Promotion metadata and non-promotion metadata are available for downstream diagnostic and operational use.


Internal Flow

The end-to-end internal flow within the Data Quality Stack follows a staged progression:

  1. Discovery. The Dataset Discoverer locates a new Dataset Manifest and registers the corresponding raw dataset as Discovered.
  2. Structural validation. The Validation Engine loads the raw dataset from Persistent Raw Storage and assesses structural integrity and completeness.
  3. Consistency assessment. The Consistency Checker evaluates market-structure plausibility and cross-message coherence on structurally valid datasets.
  4. Normalization. The Normalizer transforms datasets that pass both validation and consistency assessment into canonical form.
  5. Promotion decision. The Promotion Gate evaluates final eligibility and either promotes the normalized dataset to Canonical Storage or routes it to quarantine or rejection.
  6. Metadata writing. The Validation Metadata Writer and Promotion Metadata Writer record the outcomes of each stage.

Not every dataset traverses the full flow. A dataset that fails structural validation does not proceed to consistency assessment or normalization — it is routed toward quarantine or rejection at the point of failure, with appropriate metadata recorded.

The stack tracks dataset progression through states such as Discovered, In Validation, Validated, Normalized, Promotable, Promoted, Quarantined, Rejected, and Incomplete. The detailed state model and transition rules are defined in companion documents.


Structural Boundaries

No raw data capture. Internal capabilities consume raw datasets from Persistent Raw Storage.
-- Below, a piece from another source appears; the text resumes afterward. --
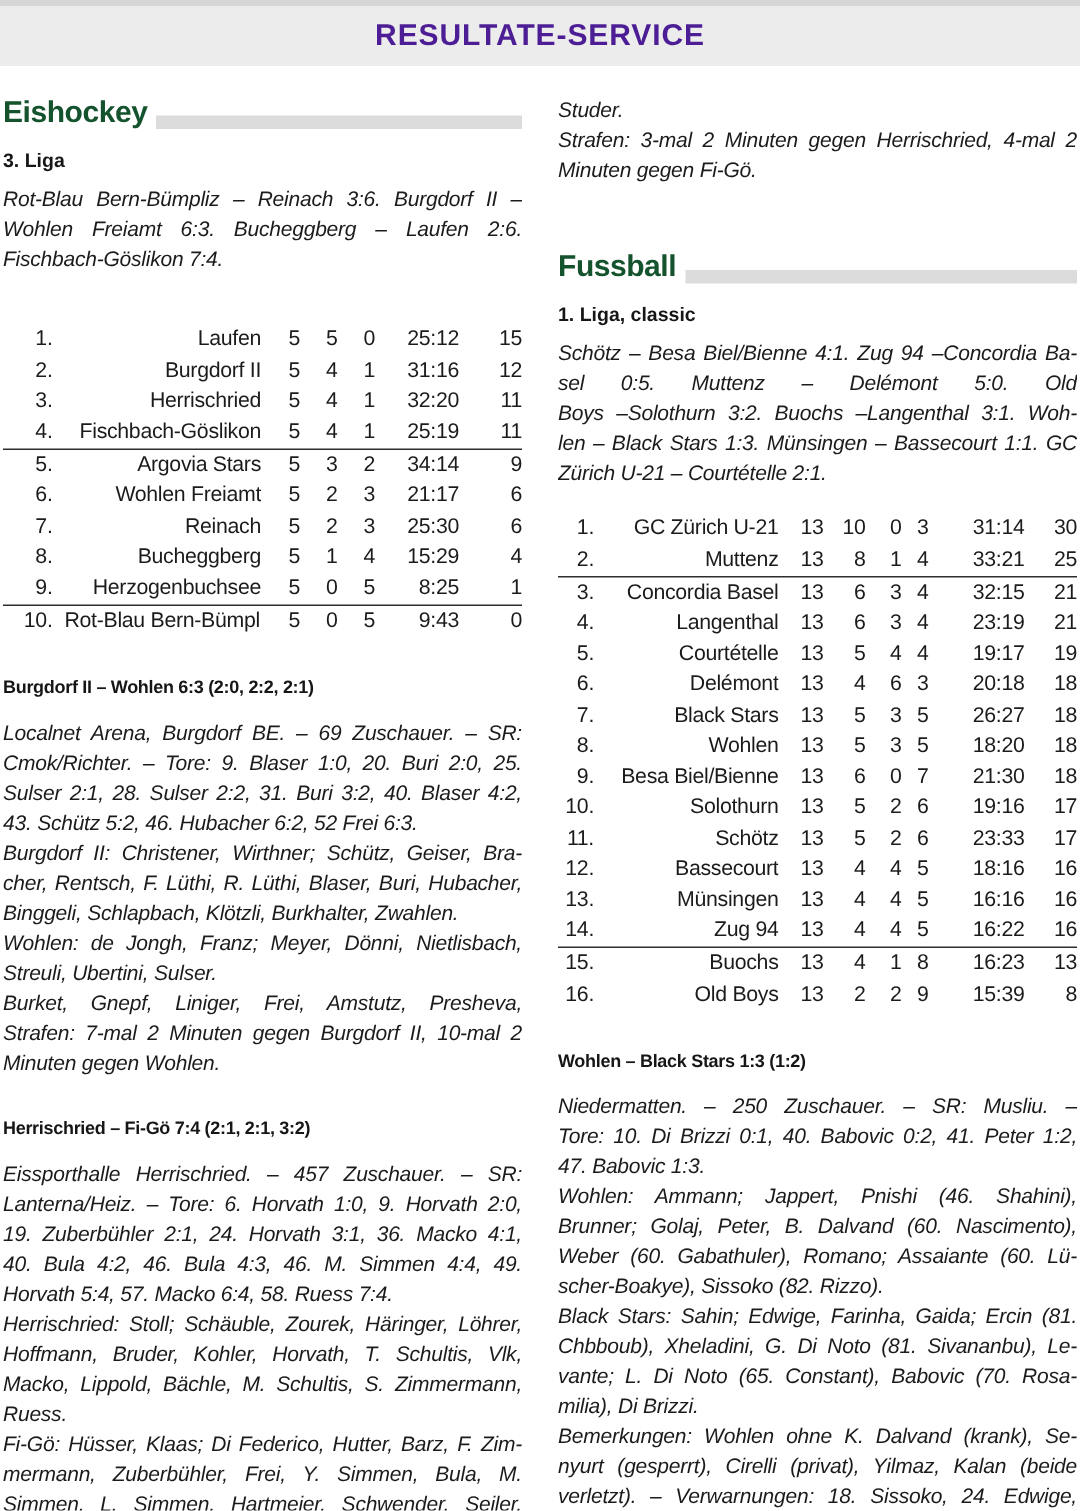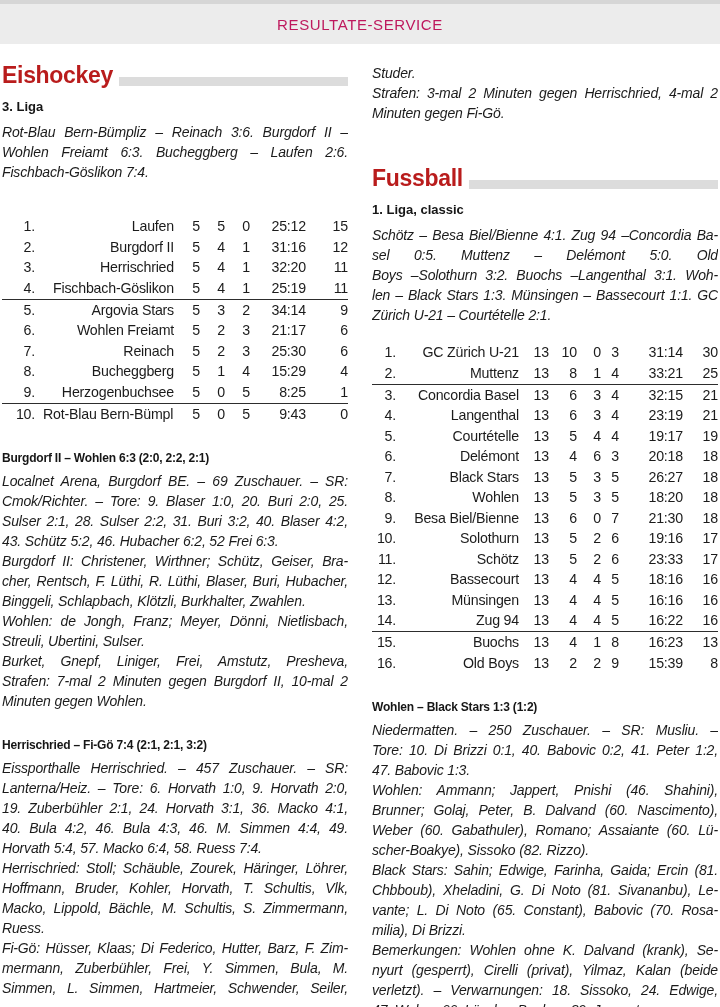"RESULTATE-SERVICE" .banner-title { color: #be185d -> #4c1d95; font-size: 15px -> 20px; font-weight: normal -> bold }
They do not connect to Venue feeds, manage Local Buffers, or perform any recording-side activity. Those are Data Recording Stack responsibilities.
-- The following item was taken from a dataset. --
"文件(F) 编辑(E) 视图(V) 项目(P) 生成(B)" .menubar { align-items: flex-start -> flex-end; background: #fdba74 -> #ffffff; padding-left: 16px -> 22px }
No Canonical Storage governance. The Promotion Gate writes promoted datasets to Canonical Storage but does not manage the storage layer itself. Organization, retention, and access management of Canonical Storage are Data Storage Stack responsibilities.

No Core Runtime semantics. The internal structure processes raw market datasets. It does not participate in the Core Runtime Event Stream, State derivation, or any execution-path processing. The Data Quality Stack and the Core Runtime are architecturally separate.

Logical structure, not deployment specification. The capabilities described here are logical roles. They may be realized as distinct services, stages within a pipeline, or steps within an orchestrated workflow. Physical deployment topology and orchestration tooling are not specified by this document.